Pierwotnie Volkanovski w trylogii na gali UFC 273 miał spotkać się z Maxem Holloway’em. Hawajczyk wypadł jednak z zestawienia ze względu na kontuzję. Od razu na ochotnika, by zająć wolne miejsce, zgłosiło się wielu zawodników, w tym Cejudo, który ostatecznie nie został wybrany na zastępstwo.
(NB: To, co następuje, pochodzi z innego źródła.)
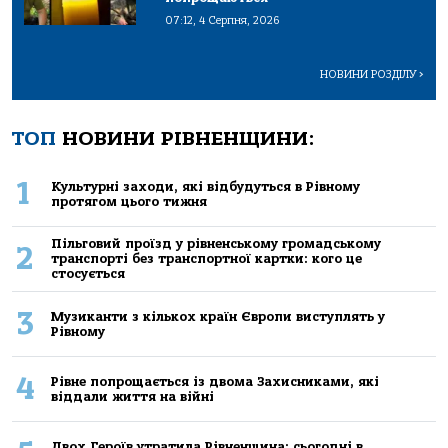
07:12, 4 Серпня, 2026
НОВИНИ РОЗДІЛУ
>
ТОП
НОВИНИ РІВНЕНЩИНИ:
1
Культурні заходи, які відбудуться в Рівному
протягом цього тижня
Пільговий проїзд у рівненському громадському
2
транспорті без транспортної картки: кого це
стосується
3
Музиканти з кількох країн Європи виступлять у
Рівному
4
Рівне попрощається із двома Захисниками, які
віддали життя на війні
Двох Героїв утратила Рівненщина: сьогодні в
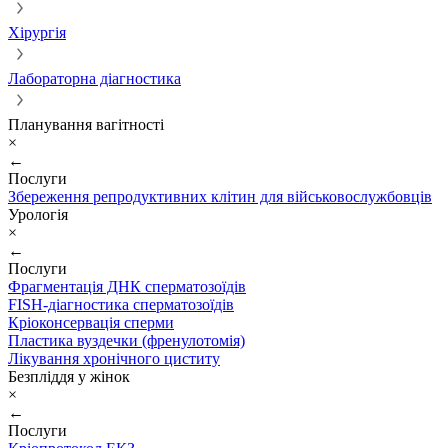
Хірургія
Лабораторна діагностика
Планування вагітності
×
←
Послуги
Збереження репродуктивних клітин для військовослужбовців
Урологія
×
←
Послуги
Фрагментація ДНК сперматозоїдів
FISH-діагностика сперматозоїдів
Кріоконсервація сперми
Пластика вуздечки (френулотомія)
Лікування хронічного циститу
Безпліддя у жінок
×
←
Послуги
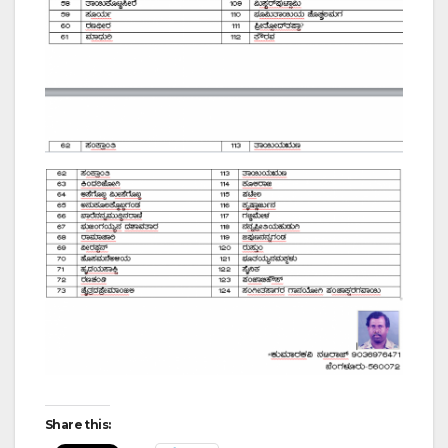
Share this:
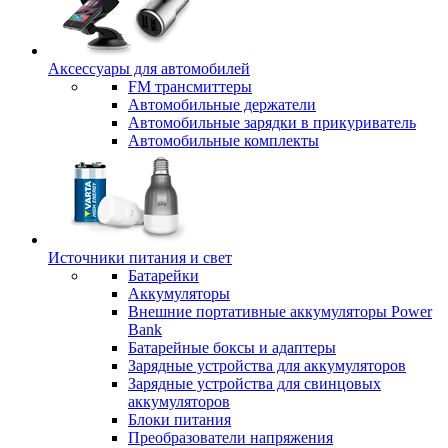
Аксессуары для автомобилей
FM трансмиттеры
Автомобильные держатели
Автомобильные зарядки в прикуриватель
Автомобильные комплекты
Источники питания и свет
Батарейки
Аккумуляторы
Внешние портативные аккумуляторы Power
Bank
Батарейные боксы и адаптеры
Зарядные устройства для аккумуляторов
Зарядные устройства для свинцовых
аккумуляторов
Блоки питания
Преобразователи напряжения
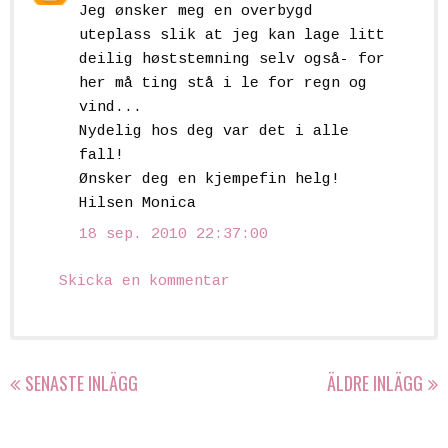
Jeg ønsker meg en overbygd
uteplass slik at jeg kan lage litt
deilig høststemning selv også- for
her må ting stå i le for regn og
vind...
Nydelig hos deg var det i alle
fall!
Ønsker deg en kjempefin helg!
Hilsen Monica
18 sep. 2010 22:37:00
Skicka en kommentar
SENASTE INLÄGG
ÄLDRE INLÄGG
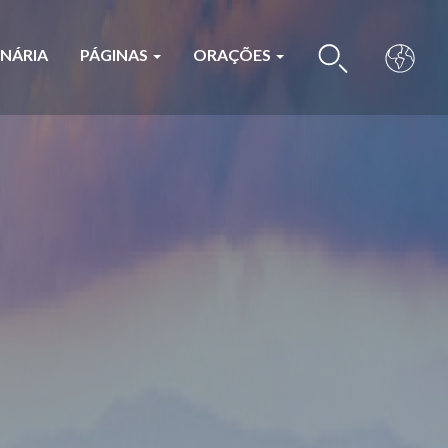
ONÁRIA
PÁGINAS
ORAÇÕES
BUS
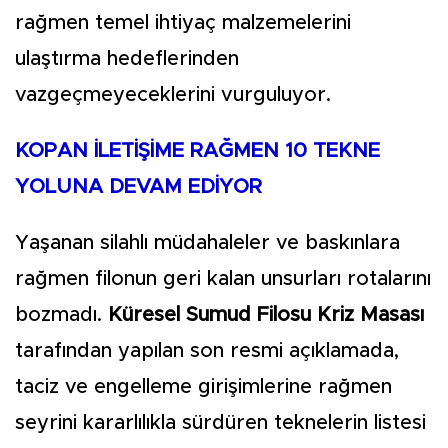
rağmen temel ihtiyaç malzemelerini
ulaştırma hedeflerinden
vazgeçmeyeceklerini vurguluyor.
KOPAN İLETİŞİME RAĞMEN 10 TEKNE
YOLUNA DEVAM EDİYOR
Yaşanan silahlı müdahaleler ve baskınlara
rağmen filonun geri kalan unsurları rotalarını
bozmadı.
Küresel Sumud Filosu Kriz Masası
tarafından yapılan son resmi açıklamada,
taciz ve engelleme girişimlerine rağmen
seyrini kararlılıkla sürdüren teknelerin listesi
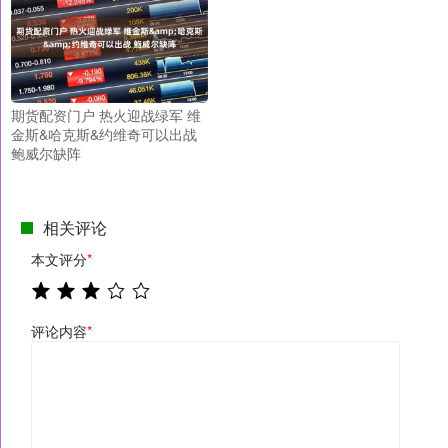
期货配资门户 热火迎战绿军 维
金斯&哈克斯&约维奇可以出战
鲍威尔缺阵
相关评论
本文评分
*
评论内容
*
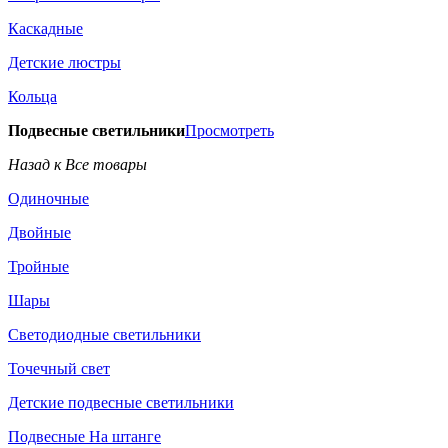
Каскадные
Детские люстры
Кольца
Подвесные светильники
Просмотреть
Назад к Все товары
Одиночные
Двойные
Тройные
Шары
Светодиодные светильники
Точечный свет
Детские подвесные светильники
Подвесные На штанге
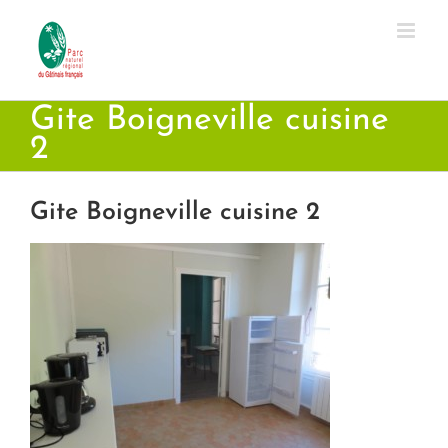
Passer
au
contenu
Gite Boigneville cuisine
2
Gite Boigneville cuisine 2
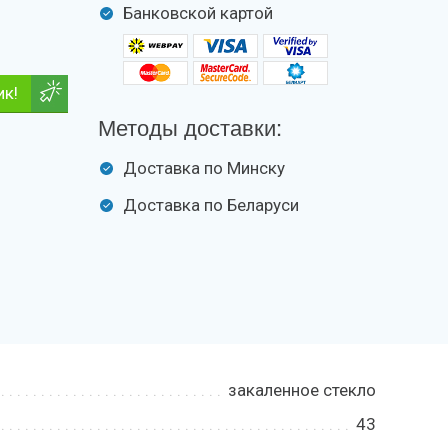
Банковской картой
ик!
Методы доставки:
Доставка по Минску
Доставка по Беларуси
закаленное стекло
43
Po tym, jak White powiedział kategoryczne „nie” w kwestii pojedynku o pas dywizji piórkowej, Cejudo zapowiedział, że chętnie zmierzyłby się z byłym mistrzem kategorii koguciej – Petrem Yanem:

Chciałbym pojechać do Rosji, by tam z nim zawalczyć, z tym paskudnym ziemniakiem, właśnie w Rosji, trzymając w ręce rosyjską flagę. Pokonałbym go w jego ojczyźnie, na oczach jego ludzi.

Dodał też:

Obalę go i dosłownie zdominuję go swoimi zapasami. Dajcie nas do klatki, nie jestem żadnym tam Aljamainem Sterlingiem. Jestem o wiele lepszy technicznie. Jestem na zupełnie innym poziomie.

Podczas gdy Cejudo jak na razie od 2020 roku wciąż przebywa na emeryturze, Yan stanie w oktagonie do walki o utracony pas w rewanżu ze Sterlingiem na gali UFC 273.